Support Period Justification

Manufacturers must document information used to determine the support period under Article 13.

This includes evidence demonstrating how vulnerabilities will be managed and remediated during the supported lifecycle of the product.

Applicable Standards and Specifications

The technical file must include:

Harmonised standards applied
Common specifications used
Relevant certification schemes
Alternative technical solutions where standards are not applied

Where harmonised standards are not used, manufacturers must explain how cybersecurity requirements are otherwise satisfied.

Test Reports

Documentation should include:

Security testing reports
Validation evidence
Verification results
Penetration testing outcomes
Conformity assessment evidence

EU Declaration of Conformity Copy

A copy of the declaration must be included within the technical file.

Software Bill of Materials (SBOM)

Where applicable, manufacturers should include:

Component inventories
Open-source dependencies
Third-party software libraries
Software supply chain information

How to Perform a CRA Cybersecurity Risk Assessment

A cybersecurity risk assessment is one of the most important CRA obligations.

Manufacturers must document cybersecurity risks and use assessment results throughout product design, development, production, and maintenance.

Step 1: Identify Assets

Determine which assets require protection:

Software components
Hardware components
User data
Network interfaces
Remote processing services

Step 2: Identify Threats and Vulnerabilities

Evaluate potential attack vectors, including:

Unauthorized access
Software vulnerabilities
Supply chain risks
Misconfigurations
Known security weaknesses

Step 3: Assess Impact and Likelihood

Determine:

Business impact
User impact
Safety implications
Probability of exploitation

Step 4: Define Mitigation Measures

Implement controls that reduce identified risks.

Examples include:

Authentication controls
Encryption
Secure development practices
Access management
Vulnerability monitoring

Step 5: Maintain and Update the Assessment

The CRA requires risk assessments to remain current throughout the support period.
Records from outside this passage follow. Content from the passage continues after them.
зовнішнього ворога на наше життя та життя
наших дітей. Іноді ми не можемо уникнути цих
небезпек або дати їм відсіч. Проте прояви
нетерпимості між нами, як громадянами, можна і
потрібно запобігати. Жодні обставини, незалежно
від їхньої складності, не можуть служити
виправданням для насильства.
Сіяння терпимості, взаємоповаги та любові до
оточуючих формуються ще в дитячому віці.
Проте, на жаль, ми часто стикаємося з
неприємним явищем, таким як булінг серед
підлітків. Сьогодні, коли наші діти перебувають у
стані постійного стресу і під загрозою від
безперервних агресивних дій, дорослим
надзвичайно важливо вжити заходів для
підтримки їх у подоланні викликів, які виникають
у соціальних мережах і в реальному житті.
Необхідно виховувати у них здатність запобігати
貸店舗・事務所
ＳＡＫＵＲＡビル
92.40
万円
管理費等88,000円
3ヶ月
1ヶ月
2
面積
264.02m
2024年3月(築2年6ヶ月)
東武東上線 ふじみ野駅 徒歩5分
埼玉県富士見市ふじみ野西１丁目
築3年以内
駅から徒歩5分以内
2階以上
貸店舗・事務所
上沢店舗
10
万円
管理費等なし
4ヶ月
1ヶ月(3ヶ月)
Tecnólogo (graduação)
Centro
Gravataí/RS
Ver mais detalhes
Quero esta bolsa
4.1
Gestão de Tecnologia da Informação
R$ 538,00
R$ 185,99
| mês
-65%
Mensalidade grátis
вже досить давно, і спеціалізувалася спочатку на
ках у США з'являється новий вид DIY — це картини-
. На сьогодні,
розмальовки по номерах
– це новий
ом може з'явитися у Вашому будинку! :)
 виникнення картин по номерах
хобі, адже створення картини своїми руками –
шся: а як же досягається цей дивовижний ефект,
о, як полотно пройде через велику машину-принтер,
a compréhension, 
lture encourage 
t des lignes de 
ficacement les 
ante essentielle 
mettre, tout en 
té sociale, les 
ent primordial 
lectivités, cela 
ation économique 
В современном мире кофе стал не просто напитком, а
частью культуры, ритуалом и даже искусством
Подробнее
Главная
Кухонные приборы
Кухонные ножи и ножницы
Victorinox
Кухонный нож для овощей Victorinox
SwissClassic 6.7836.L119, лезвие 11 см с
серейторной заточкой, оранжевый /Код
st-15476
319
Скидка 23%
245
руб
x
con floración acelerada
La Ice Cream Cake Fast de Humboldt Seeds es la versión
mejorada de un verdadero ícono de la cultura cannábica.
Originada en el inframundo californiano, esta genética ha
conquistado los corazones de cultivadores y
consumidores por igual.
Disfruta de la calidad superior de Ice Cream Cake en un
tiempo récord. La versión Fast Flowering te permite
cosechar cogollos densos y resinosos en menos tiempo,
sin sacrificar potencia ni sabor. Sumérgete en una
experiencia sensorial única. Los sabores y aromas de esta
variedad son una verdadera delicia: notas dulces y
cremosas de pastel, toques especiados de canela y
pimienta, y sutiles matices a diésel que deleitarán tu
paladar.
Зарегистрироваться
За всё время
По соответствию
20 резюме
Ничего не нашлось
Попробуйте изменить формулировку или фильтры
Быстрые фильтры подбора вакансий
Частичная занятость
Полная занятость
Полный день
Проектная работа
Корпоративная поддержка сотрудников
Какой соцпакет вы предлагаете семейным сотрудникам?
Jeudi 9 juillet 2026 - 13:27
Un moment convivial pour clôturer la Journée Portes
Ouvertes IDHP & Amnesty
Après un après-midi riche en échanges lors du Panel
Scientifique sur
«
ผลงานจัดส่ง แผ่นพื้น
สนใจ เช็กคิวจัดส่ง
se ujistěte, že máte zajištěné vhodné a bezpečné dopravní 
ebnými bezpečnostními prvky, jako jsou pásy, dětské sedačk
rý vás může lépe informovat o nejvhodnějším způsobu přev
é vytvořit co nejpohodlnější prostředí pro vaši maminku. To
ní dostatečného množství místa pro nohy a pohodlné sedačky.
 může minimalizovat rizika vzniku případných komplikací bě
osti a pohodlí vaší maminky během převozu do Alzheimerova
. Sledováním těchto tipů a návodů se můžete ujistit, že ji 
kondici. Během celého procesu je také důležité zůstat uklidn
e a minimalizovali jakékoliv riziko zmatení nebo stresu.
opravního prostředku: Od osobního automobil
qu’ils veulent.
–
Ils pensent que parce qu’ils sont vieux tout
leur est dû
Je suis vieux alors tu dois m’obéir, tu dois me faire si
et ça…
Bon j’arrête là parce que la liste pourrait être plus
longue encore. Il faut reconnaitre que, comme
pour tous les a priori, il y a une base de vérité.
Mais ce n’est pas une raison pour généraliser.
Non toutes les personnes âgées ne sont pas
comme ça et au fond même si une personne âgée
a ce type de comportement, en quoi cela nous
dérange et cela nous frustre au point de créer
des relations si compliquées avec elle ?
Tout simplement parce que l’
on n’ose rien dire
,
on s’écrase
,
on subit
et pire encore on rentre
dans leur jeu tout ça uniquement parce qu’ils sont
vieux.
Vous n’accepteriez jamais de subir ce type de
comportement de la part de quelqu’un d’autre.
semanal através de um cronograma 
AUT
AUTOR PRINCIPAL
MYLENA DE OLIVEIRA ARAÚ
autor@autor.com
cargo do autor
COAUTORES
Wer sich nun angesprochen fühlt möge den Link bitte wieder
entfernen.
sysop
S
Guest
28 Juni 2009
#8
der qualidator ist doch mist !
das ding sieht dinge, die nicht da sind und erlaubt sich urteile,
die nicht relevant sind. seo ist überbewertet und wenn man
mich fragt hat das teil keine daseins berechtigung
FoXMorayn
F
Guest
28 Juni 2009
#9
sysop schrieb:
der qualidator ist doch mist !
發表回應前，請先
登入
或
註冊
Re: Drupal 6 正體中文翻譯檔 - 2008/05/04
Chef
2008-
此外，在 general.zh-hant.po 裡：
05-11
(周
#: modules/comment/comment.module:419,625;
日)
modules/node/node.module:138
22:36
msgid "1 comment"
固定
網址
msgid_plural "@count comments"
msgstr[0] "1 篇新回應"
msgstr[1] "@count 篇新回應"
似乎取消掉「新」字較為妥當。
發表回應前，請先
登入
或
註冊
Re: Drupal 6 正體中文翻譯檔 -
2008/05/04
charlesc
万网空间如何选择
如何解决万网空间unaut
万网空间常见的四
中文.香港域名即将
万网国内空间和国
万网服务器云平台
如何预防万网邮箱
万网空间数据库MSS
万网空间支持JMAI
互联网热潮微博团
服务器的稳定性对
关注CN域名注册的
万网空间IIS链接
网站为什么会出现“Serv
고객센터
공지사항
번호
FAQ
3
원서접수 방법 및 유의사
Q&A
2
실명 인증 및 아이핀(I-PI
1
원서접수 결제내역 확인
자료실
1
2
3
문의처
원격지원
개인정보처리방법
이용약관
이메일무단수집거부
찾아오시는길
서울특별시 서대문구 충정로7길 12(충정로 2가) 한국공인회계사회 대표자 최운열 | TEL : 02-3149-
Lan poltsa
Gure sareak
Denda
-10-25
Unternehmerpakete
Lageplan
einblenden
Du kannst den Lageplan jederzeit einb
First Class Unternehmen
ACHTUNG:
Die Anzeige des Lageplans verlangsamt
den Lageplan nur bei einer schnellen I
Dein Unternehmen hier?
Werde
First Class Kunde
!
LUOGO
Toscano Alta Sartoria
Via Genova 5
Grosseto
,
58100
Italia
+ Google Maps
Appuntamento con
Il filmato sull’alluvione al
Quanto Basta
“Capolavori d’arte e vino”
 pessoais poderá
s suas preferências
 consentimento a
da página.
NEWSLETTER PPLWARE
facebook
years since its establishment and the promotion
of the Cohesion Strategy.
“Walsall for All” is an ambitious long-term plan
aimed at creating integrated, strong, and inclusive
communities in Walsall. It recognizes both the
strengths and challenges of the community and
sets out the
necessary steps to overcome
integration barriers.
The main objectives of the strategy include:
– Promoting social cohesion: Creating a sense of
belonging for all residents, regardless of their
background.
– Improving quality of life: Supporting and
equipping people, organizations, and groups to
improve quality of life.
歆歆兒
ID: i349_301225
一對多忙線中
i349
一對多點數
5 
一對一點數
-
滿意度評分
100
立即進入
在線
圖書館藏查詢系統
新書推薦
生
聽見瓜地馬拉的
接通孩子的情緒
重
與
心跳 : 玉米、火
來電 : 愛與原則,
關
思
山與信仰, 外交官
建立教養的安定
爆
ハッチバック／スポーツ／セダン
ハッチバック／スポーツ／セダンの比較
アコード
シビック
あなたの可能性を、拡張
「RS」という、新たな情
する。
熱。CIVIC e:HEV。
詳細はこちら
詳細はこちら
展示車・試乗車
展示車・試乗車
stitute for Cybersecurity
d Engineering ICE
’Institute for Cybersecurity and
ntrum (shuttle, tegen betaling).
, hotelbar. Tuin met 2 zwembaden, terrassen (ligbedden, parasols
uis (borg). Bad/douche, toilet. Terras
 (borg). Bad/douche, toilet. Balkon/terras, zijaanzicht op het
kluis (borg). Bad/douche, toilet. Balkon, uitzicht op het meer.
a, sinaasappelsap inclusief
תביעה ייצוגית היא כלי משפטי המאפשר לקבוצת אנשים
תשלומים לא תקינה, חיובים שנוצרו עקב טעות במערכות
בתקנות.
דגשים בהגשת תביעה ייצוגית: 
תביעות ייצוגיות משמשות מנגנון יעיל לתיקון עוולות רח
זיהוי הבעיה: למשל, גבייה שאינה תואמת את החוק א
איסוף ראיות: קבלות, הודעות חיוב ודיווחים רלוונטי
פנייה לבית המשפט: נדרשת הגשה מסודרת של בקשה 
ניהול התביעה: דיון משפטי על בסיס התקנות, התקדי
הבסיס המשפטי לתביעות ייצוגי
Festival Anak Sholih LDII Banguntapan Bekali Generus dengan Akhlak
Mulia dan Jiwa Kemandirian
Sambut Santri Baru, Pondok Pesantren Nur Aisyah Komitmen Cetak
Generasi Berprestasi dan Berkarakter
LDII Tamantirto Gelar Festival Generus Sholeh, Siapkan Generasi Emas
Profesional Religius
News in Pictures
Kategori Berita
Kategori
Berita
Manufacturers should review assessments whenever:

New vulnerabilities emerge
Product features change
Threat landscapes evolve

What Conformity Assessment Procedures Are Available?

Manufacturers must complete an appropriate conformity assessment before placing products on the EU market.

The CRA provides several pathways.

Assessment Route	Description
Internal Control (Module A)	Manufacturer self-assessment of conformity
EU-Type Examination (Module B)	Independent examination of product conformity
Full Quality Assurance (Module H)	Comprehensive quality management assessment
European Cybersecurity Certification Scheme	Certification route where available and applicable

The appropriate pathway depends on product characteristics, risk profile, and applicable requirements.